依頼者(30代男性)は、建築現場で足場の組立作業に従事し、具体的には地上で足場材を荷上げする担当をしていましたが、上方で他従業員が足場板を取り込む際に落下し、地上にいた依頼者の頭部を直撃する労災事故に遭いました。

依頼者は重篤な傷害を受け、長期間の入通院治療を受けましたが、脳やせき髄の損傷で、身体の麻痺や高次脳機能障害、てんかん、視力・視野等の障害が残り、全体を総合して障害等級3級という認定を労基署から受けました。

依頼の経緯

事故が重大であり、勤務先会社には法令違反もあったため、立件され罰金刑も受けていました。法令違反の内容は、立入禁止区域を設定する等して、物体の落下による危険の防止する措置をとらなかったことでした(労働安全衛生規則537条違反)

しかし、勤務先や元請会社から依頼者に対して何らかの補償申出があることはなく、治療中の段階でこの先に不安を抱いた依頼者やご家族は、当事務所にご相談、ご依頼をされました。

弁護活動

依頼者の治療は約3年間に及び、その後、労基署から障害3級の認定を受けることができましたが、その間、当事務所は依頼者との連絡を密に取り、適切な等級認定がなされるためのサポートをしてきました。

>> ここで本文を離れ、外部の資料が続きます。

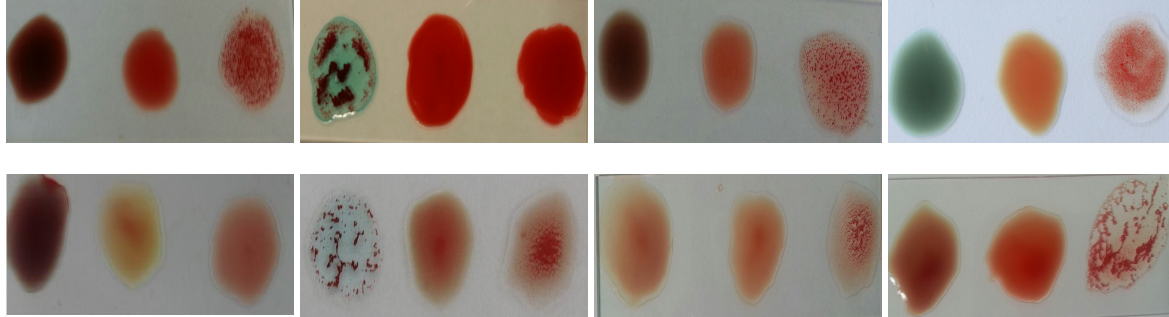
Figure 6. Blood samples with brightness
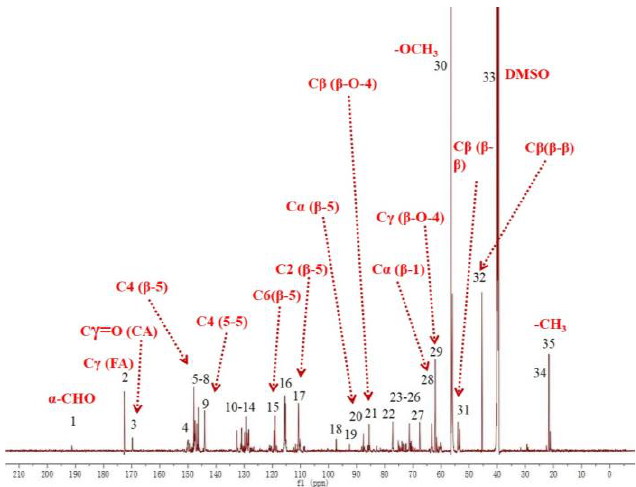
Figure 1. 13 C-NMR spectrum of DHP-G.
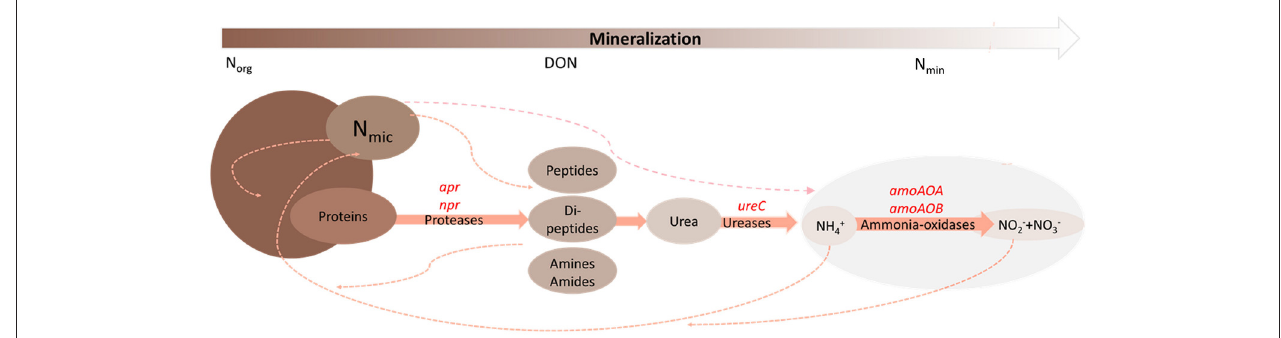
FIGURE 1 | Simplified scheme of soil microbial mediated nitrogen mineralization. Organic nitrogen (N org ) is mineralized into mineral nitrogen (N min ) via different steps and enzymes. Functional genes encoding for the respective enzymes are highlighted in red and abbreviated as alkaline metallopeptidase ( apr ), neutral metallopeptidase ( npr ), urease ( ureC ), bacterial ammonia-oxidase ( amoAOB ), archaeal ammonia-oxidase ( amoAOA ). Nitrogen losses like leaching or N 2 O production are not considered in this scheme. Microbial bound nitrogen (N mic ), dissolved organic nitrogen (DON) and mineral nitrogen (N min = NO − 2 + NO − 3 + NH + 4 ) represent the labile N pool (N labile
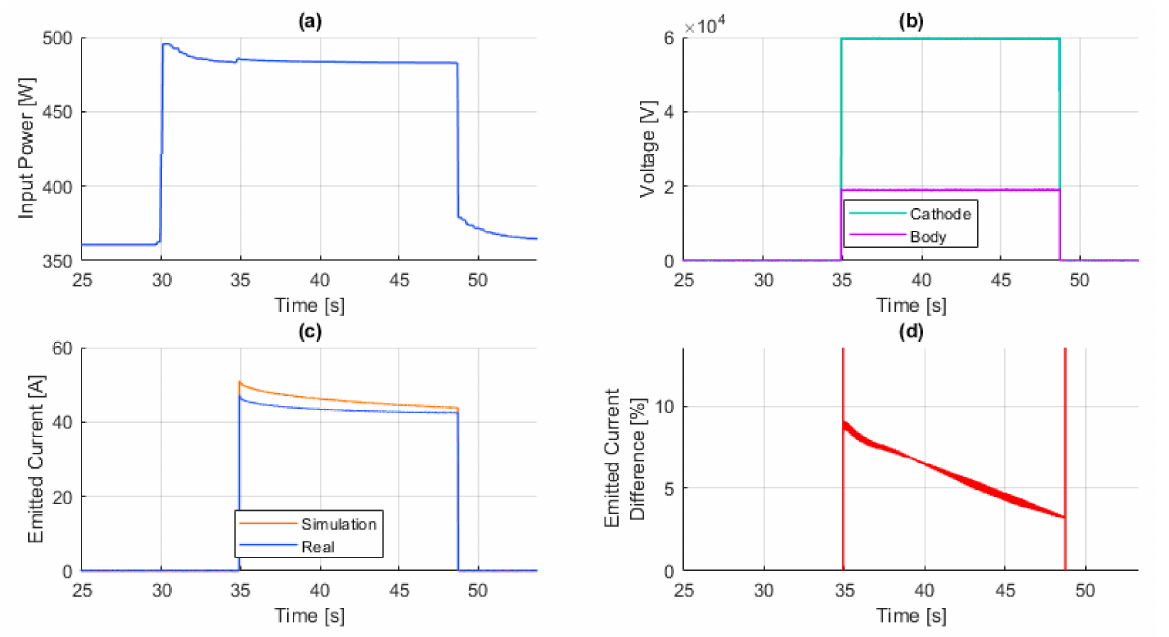
Figure 14. Shot 6679, comparison between the lumped model and experimental results: ( a ) input sequence of heating power, ( b ) input sequence of accelerating voltage, ( c ) comparison between the experimental and simulated time evolution of beam current, and ( d ) percentual error between the two.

幸い3級という高い等級が認定されましたので、依頼者は以後、労災障害補償年金を受けることができ、国民厚生年金も受給できることになっていました。

等級認定後、勤務先や元請会社に対して、損害賠償請求を行いました。損害賠償の内容は、休業損害、通院慰謝料、後遺障害による逸失利益、後遺障害慰謝料等です。

勤務先のみならず元請会社も加えたのは、勤務先は個人事業主であり支払能力に不安があることに加え、元請会社も現場監督を常置しており、法律上の責任を負うと考えられたことによります。

そうしたところ、勤務先にも元請会社にもそれぞれ代理人弁護士がつき、交渉となりましたが、勤務先は「支払う金がない」元請会社は「法律上の責任を負うことを一切認めない」という対応であり、任意交渉解決は不可能でした。

そのため、当方は勤務先と元請会社を被告として、損害賠償請求訴訟を裁判所に提起しました。

訴訟では、主に元請会社が、責任を負うこと自体を激しく争い、また依頼者の障害等級など損害についても激しく争いました。さらに、仮に責任があるとしても、依頼者にも重大な責任があると過失相殺の主張もしてきました。

争点も多く、治療経過も複雑だったので、訴訟も1年半以上に及びましたが、最終的には訴訟上の和解解決に至りました。

依頼者としては、かなり高い割合の過失相殺をされてしまったことに不満はありましたが、元請会社の責任も認められ、一定の支払を受けることができました。

結果

最終結果として、これまでの労災保険等給付(約1500万円)の他に、依頼者は元請会社と勤務先から約1500万円の賠償金を得ました。

今後も労災年金などの給付は継続することもあり、依頼者にとっては悪くない結果となりました。